Невидимые шрамы на спине неприятно заныли.
Медленно, неохотно поднимаю голову, уже догадываясь, кого сейчас увижу. В небе над площадью парило непередаваемо прекрасное видение. Точеные черты лица, волосы цвета солнечных лучей на рассвете, белоснежные сияющие крылья… Будь хоть кто-то из присутствующих, кроме меня, способен её увидеть — казнь бы не состоялась!
— Здравствуй, Сефиторис, — прозвенела Шиэль своим чистым, высоким, до дрожи святым голосом.
— Не находишь, что в данной ситуации пожелание здоровья несколько… не к месту? — позволяю себе иронически улыбнуться. Я сейчас вообще многое могу себе позволить. Разбитые губы отзываются тупой болью. — Не ожидал тебя увидеть.
— Я пришла предложить тебе спасение! — на Шиэль мой сарказм не производит никакого впечатления.
— Неужели отменишь казнь?! — язвлю.
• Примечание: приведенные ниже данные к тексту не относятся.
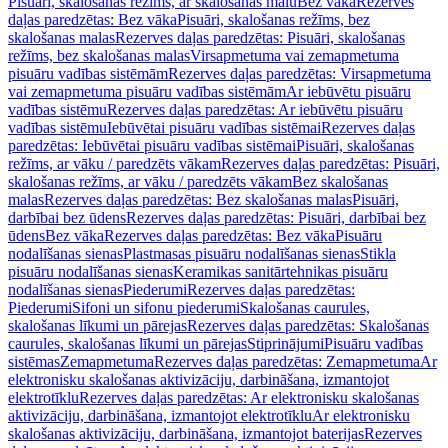
Pisuāri, skalošanas režīms, ar skalošanas malu
Bez vāka
Rezerves
daļas paredzētas: Bez vāka
Pisuāri, skalošanas režīms, bez
skalošanas malas
Rezerves daļas paredzētas: Pisuāri, skalošanas
režīms, bez skalošanas malas
Virsapmetuma vai zemapmetuma
pisuāru vadības sistēmām
Rezerves daļas paredzētas: Virsapmetuma
vai zemapmetuma pisuāru vadības sistēmām
Ar iebūvētu pisuāru
vadības sistēmu
Rezerves daļas paredzētas: Ar iebūvētu pisuāru
vadības sistēmu
Iebūvētai pisuāru vadības sistēmai
Rezerves daļas
paredzētas: Iebūvētai pisuāru vadības sistēmai
Pisuāri, skalošanas
režīms, ar vāku / paredzēts vākam
Rezerves daļas paredzētas: Pisuāri,
skalošanas režīms, ar vāku / paredzēts vākam
Bez skalošanas
malas
Rezerves daļas paredzētas: Bez skalošanas malas
Pisuāri,
darbībai bez ūdens
Rezerves daļas paredzētas: Pisuāri, darbībai bez
ūdens
Bez vāka
Rezerves daļas paredzētas: Bez vāka
Pisuāru
nodalīšanas sienas
Plastmasas pisuāru nodalīšanas sienas
Stikla
pisuāru nodalīšanas sienas
Keramikas sanitārtehnikas pisuāru
nodalīšanas sienas
Piederumi
Rezerves daļas paredzētas:
Piederumi
Sifoni un sifonu piederumi
Skalošanas caurules,
skalošanas līkumi un pārejas
Rezerves daļas paredzētas: Skalošanas
caurules, skalošanas līkumi un pārejas
Stiprinājumi
Pisuāru vadības
sistēmas
Zemapmetuma
Rezerves daļas paredzētas: Zemapmetuma
Ar
elektronisku skalošanas aktivizāciju, darbināšana, izmantojot
elektrotīklu
Rezerves daļas paredzētas: Ar elektronisku skalošanas
aktivizāciju, darbināšana, izmantojot elektrotīklu
Ar elektronisku
skalošanas aktivizāciju, darbināšana, izmantojot baterijas
Rezerves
Зря, конечно, не заслуживает она таких слов. Нарочно, в деталях, вспоминаю все, что кричала она мне тогда перед Высшим Судом. Каждое слово, малейшие интонации. Злость заставляет забыть о страхе.
— Не совсем. Если сейчас ты осознаешь свои заблуждения и покаешься, то после смерти материального тела вернешься на свое прежнее место. — кажется, Шиэль искренне хочет помочь. Ангел до мозга костей! Неужели ты простила меня, девочка?
Под моим взглядом Шиэль смешалась и закончила уже своими словами:
— Старшие решили… тебе просто снизят статус, но это ведь не важно, ты все равно останешься тем, кем был раньше….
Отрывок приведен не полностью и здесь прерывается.